## INSTRUCTIONS TO FOLLOW
Return every line of the listing below that contains the string "business", matching case exactly.

## RECORDS SUPPLIED

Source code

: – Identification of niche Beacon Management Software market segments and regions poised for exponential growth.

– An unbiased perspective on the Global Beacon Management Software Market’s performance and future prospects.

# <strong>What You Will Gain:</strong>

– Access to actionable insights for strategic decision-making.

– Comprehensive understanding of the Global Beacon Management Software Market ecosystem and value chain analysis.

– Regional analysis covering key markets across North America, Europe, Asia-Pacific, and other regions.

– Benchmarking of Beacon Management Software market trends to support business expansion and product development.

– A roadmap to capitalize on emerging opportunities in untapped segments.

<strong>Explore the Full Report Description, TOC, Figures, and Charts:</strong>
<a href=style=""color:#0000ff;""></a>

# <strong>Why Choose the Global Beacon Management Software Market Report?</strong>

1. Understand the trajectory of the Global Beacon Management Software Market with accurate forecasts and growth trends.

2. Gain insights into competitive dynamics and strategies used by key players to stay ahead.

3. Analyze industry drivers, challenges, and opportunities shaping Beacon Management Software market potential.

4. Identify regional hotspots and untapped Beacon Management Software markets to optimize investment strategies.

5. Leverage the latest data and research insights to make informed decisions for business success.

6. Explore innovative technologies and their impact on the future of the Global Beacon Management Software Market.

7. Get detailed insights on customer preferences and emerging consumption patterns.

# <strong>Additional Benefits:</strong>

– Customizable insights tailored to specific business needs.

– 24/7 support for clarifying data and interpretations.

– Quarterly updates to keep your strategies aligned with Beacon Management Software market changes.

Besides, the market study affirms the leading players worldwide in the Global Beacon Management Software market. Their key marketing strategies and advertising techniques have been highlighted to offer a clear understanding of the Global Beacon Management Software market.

## FINISHED TASK
– Benchmarking of Beacon Management Software market trends to support business expansion and product development.
5. Leverage the latest data and research insights to make informed decisions for business success.
– Customizable insights tailored to specific business needs.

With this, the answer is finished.